How to implement a ground fog GLSL shader

Question

I'm trying to implement a ground fog shader for my terrain rendering engine. The technique is described in this article: http://www.iquilezles.org/www/articles/fog/fog.htm

The idea is to consider the ray going from the camera to the fragment and integrate the fog density function along this ray.

Here's my shader code:

#version 330 core
in vec2 UV;
in vec3 posw;

out vec3 color;

uniform sampler2D tex;

uniform vec3 ambientLightColor;
uniform vec3 camPos;

const vec3 FogBaseColor = vec3(1., 1., 1.);

void main()
{
    vec3 light = ambientLightColor;
    vec TexBaseColor = texture(tex,UV).rgb;

    //***************************FOG********************************************
    vec3 camFrag = posw - camPos;
    float distance = length(camFrag);
    float a = 0.02;
    float b = 0.01;

    float fogAmount = a * exp(-camPos.z*b) * ( 1.0-exp( -distance*camFrag.z*b ) ) / (b*camFrag.z);
    color = mix( light*TexBaseColor, light*FogBaseColor, fogAmount );
}

The first thing is that I don't understand how to choose a and b and what are their physical role in the fog density function.
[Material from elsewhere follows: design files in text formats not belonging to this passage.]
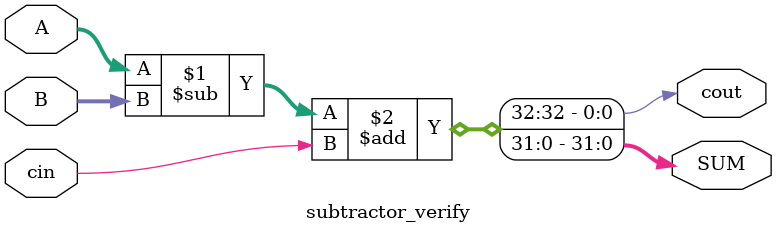
<source format=v>
`timescale 1ns / 1ps


module subtractor_verify #(parameter SIZE = 32) (
    input [SIZE-1:0] A,
    input [SIZE-1:0] B,
    input cin,
    output [SIZE-1:0] SUM,
    output cout
    );
    
   assign {cout,SUM} = A - B + cin;
    
endmodule

</source>
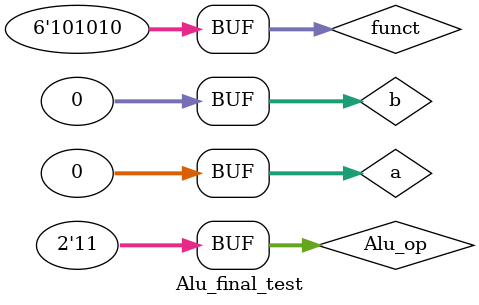
<source format=v>
`timescale 1ns / 1ps


module Alu_final_test;

	// Inputs
	reg [31:0] a;
	reg [31:0] b;
	reg [1:0] Alu_op;
	reg [5:0] funct;

	// Outputs
	wire zero;
	wire [31:0] result;

	// Instantiate the Unit Under Test (UUT)
	Alu_final uut (
		.a(a), 
		.b(b), 
		.Alu_op(Alu_op), 
		.funct(funct), 
		.zero(zero), 
		.result(result)
	);

	initial begin
		// Initialize Inputs
		a = 0;
		b = 0;
		Alu_op = 0;
		funct = 0;

		// Wait 100 ns for global reset to finish
		#100;
        
		// Add stimulus here

		a = 25;
		b = 23;
		Alu_op = 0;
		funct = 6'b10010;
		#100;
		
		a = 57;
		b = 23;
		Alu_op = 1;
		funct = 6'b100000;
		#100;
		
		a = 20;
		b = 20;
		Alu_op = 3;
		funct = 6'b100000;
		#100;
		
		a = 35;
		b = 35;
		Alu_op = 3;
		funct = 6'b100010;
		#100;
		
		a = 3;
		b = 3;
		Alu_op = 3;
		funct = 6'b100100;
		#100;
		
		a = 0;
		b = 0;
		Alu_op = 3;
		funct = 6'b100101;
		#100;
		
		a = 0;
		b = 0;
		Alu_op = 3;
		funct = 6'b101010;
		#100;
		
	end
      
endmodule


</source>
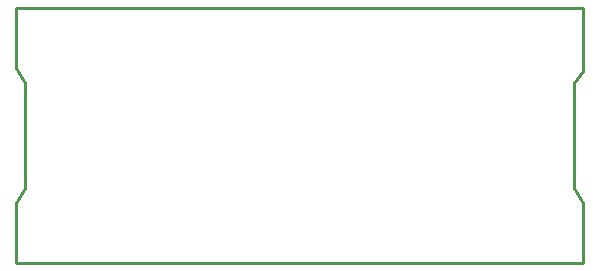
<source format=gbr>
G04 EAGLE Gerber RS-274X export*
G75*
%MOMM*%
%FSLAX34Y34*%
%LPD*%
%IN*%
%IPPOS*%
%AMOC8*
5,1,8,0,0,1.08239X$1,22.5*%
G01*
%ADD10C,0.254000*%


D10*
X0Y0D02*
X480060Y0D01*
X480060Y50800D01*
X472440Y63500D01*
X472440Y152400D01*
X480060Y162560D01*
X480060Y215900D01*
X0Y215900D01*
X0Y165100D01*
X7620Y152400D01*
X7620Y63500D01*
X0Y50800D01*
X0Y0D01*
M02*

</source>
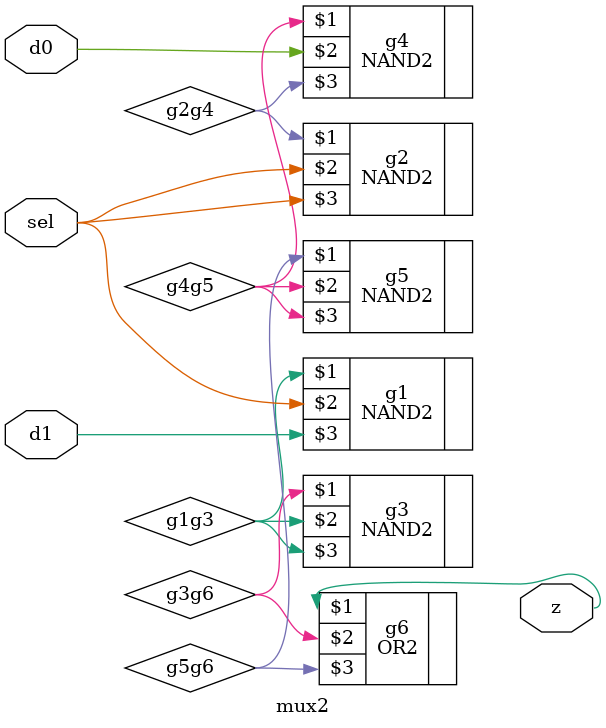
<source format=sv>
module mux2 (
    input logic d0,          // Data input 0
    input logic d1,          // Data input 1
    input logic sel,         // Select input
    output logic z           // Output
);

logic g1g3, g3g6, g2g4, g4g5, g5g6;

// Put your code here
// ------------------

NAND2 g1 (g1g3, sel, d1);
NAND2 g2 (g2g4, sel, sel);
NAND2 g3 (g3g6, g1g3, g1g3);
NAND2 g4 (g4g5, d0, g2g4);
NAND2 g5 (g5g6, g4g5, g4g5);
OR2 g6 (z, g3g6, g5g6);

// End of your code

endmodule

</source>
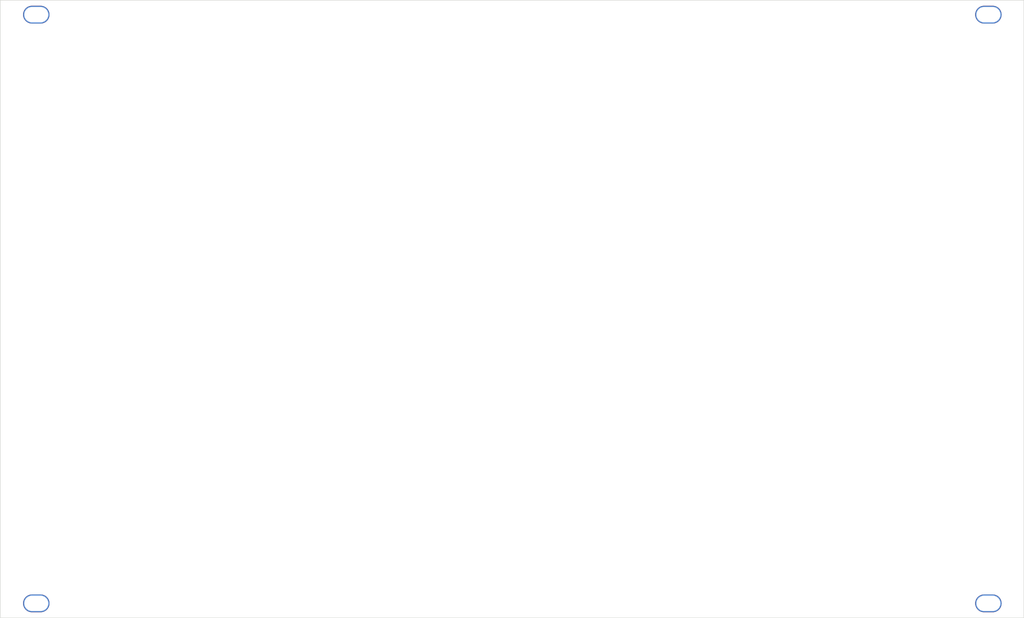
<source format=kicad_pcb>
(kicad_pcb (version 20211014) (generator pcbnew)

  (general
    (thickness 1.6)
  )

  (paper "A4")
  (layers
    (0 "F.Cu" signal)
    (31 "B.Cu" signal)
    (32 "B.Adhes" user "B.Adhesive")
    (33 "F.Adhes" user "F.Adhesive")
    (34 "B.Paste" user)
    (35 "F.Paste" user)
    (36 "B.SilkS" user "B.Silkscreen")
    (37 "F.SilkS" user "F.Silkscreen")
    (38 "B.Mask" user)
    (39 "F.Mask" user)
    (40 "Dwgs.User" user "User.Drawings")
    (41 "Cmts.User" user "User.Comments")
    (42 "Eco1.User" user "User.Eco1")
    (43 "Eco2.User" user "User.Eco2")
    (44 "Edge.Cuts" user)
    (45 "Margin" user)
    (46 "B.CrtYd" user "B.Courtyard")
    (47 "F.CrtYd" user "F.Courtyard")
    (48 "B.Fab" user)
    (49 "F.Fab" user)
    (50 "User.1" user)
    (51 "User.2" user)
    (52 "User.3" user)
    (53 "User.4" user)
    (54 "User.5" user)
    (55 "User.6" user)
    (56 "User.7" user)
    (57 "User.8" user)
    (58 "User.9" user)
  )

  (setup
    (pad_to_mask_clearance 0)
    (pcbplotparams
      (layerselection 0x00010fc_ffffffff)
      (disableapertmacros false)
      (usegerberextensions false)
      (usegerberattributes true)
      (usegerberadvancedattributes true)
      (creategerberjobfile true)
      (svguseinch false)
      (svgprecision 6)
      (excludeedgelayer true)
      (plotframeref false)
      (viasonmask false)
      (mode 1)
      (useauxorigin false)
      (hpglpennumber 1)
      (hpglpenspeed 20)
      (hpglpendiameter 15.000000)
      (dxfpolygonmode true)
      (dxfimperialunits true)
      (dxfusepcbnewfont true)
      (psnegative false)
      (psa4output false)
      (plotreference true)
      (plotvalue true)
      (plotinvisibletext false)
      (sketchpadsonfab false)
      (subtractmaskfromsilk false)
      (outputformat 1)
      (mirror false)
      (drillshape 1)
      (scaleselection 1)
      (outputdirectory "")
    )
  )

  (net 0 "")

  (footprint (layer "F.Cu") (at 7.5 125.5))

  (footprint (layer "F.Cu") (at 205.62 3))

  (footprint (layer "F.Cu") (at 7.5 3))

  (footprint (layer "F.Cu") (at 205.62 125.5))

  (gr_rect (start 0 0) (end 213 128.5) (layer "Edge.Cuts") (width 0.1) (fill none) (tstamp 6b91a3ee-fdcd-4bfe-ad57-c8d5ea9903a8))

)

</source>
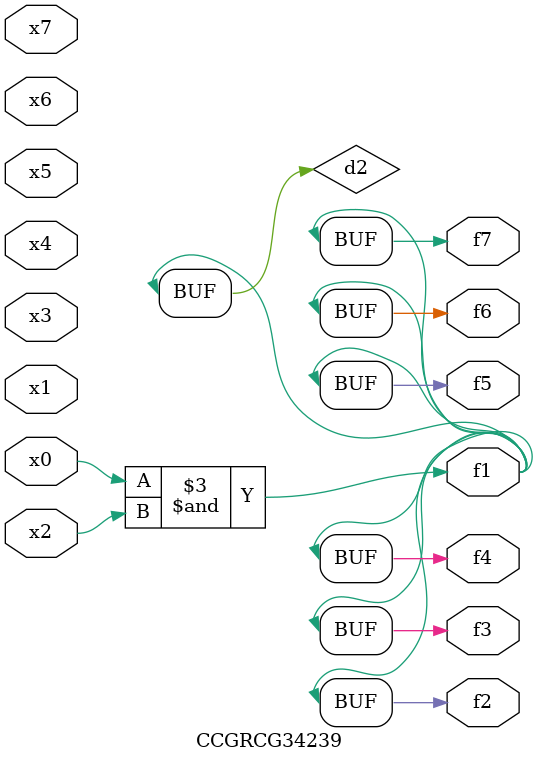
<source format=v>
module CCGRCG34239(
	input x0, x1, x2, x3, x4, x5, x6, x7,
	output f1, f2, f3, f4, f5, f6, f7
);

	wire d1, d2;

	nor (d1, x3, x6);
	and (d2, x0, x2);
	assign f1 = d2;
	assign f2 = d2;
	assign f3 = d2;
	assign f4 = d2;
	assign f5 = d2;
	assign f6 = d2;
	assign f7 = d2;
endmodule

</source>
Then, the result is not what I expect… I have a ground fog but the transition of fogAmount from 0 to 1 is always centered at the camera altitude. I've tried a lot of different a and b but when I don't have a transition at camera altitude, I either have a full fogged or not fogged at all terrain.

I checked the data I use and everything's correct:

• camPos.z is the altitude of my camera
• camFrag.z is the vertical component of the vector going from the camera to the fragment

I can't get to understand what part of the equation cause this.

Any idea about this ?

EDIT : Here's the effect I'm looking for : image1 image2

Answer 1

This is a pretty standard application of atmospheric scattering.

It is discussed under the umbrella of volumetric lighting usually, which involves transmittance of light through different media (e.g. smoke, air, water). In cutting-edge shader-based graphics, this can be achieved in real-time using ray-marching or if there is only one uniform participating medium (as it is in this case -- the fog only applies to air), simplified to integration over some distance.

Ordinarily you would ray-march through participating media in order to determine the properties of light transfer, but this application is simplified to assume a medium that has well-defined distribution characteristics and that is where the coefficients you are confused about come from. The density of fog varies exponentially with distance, and this is what b is controlling, likewise it also varies with altitude (not shown in the equation directly below).

   
_{(source: iquilezles.org)}

What this article introduces to the discussion, however, are poorly named coefficients a and b. These control in-scattering and extinction. The author repeatedly refers to the extinction coefficient as extintion, which really makes no sense to me - hopefully this is just because English was not the author's native language. Extinction can be thought of as how quickly light is absorbed, and it describes the opacity of a medium. If you want a more theoretical basis for all of this, have a look at the following paper.

With this in mind, take another look at the code from your article:

vec3 applyFog( in vec3  rgb,      // original color of the pixel
               in float distance, // camera to point distance
               in vec3  rayOri,   // camera position
               in vec3  rayDir )  // camera to point vector
{
    float fogAmount = c*exp(-rayOri.y*b)*(1.0-exp(-distance*rayDir.y*b))/rayDir.y;
    vec3  fogColor  = vec3(0.5,0.6,0.7);
    return mix( rgb, fogColor, fogAmount );
}

You can see that c in this code actually a from the original equation.

More importantly, there is an additional expression here:

   

This additional expression controls the density with respect to altitude. Judging by your implementation of the shader, you have not correctly implemented the second expression. camFrag.z is very likely not altitude, but rather depth. Furthermore, I do not understand why you are multiplying it by the b coefficient.

Answer 2

I found a method that gives the result I was looking for.

The method is described in this article of Eric Lengyel: http://www.terathon.com/lengyel/Lengyel-UnifiedFog.pdf

It explains how to create a fog layer with density and altitude parameters. You can fly through it, it progressively blends all the geometry above the fog.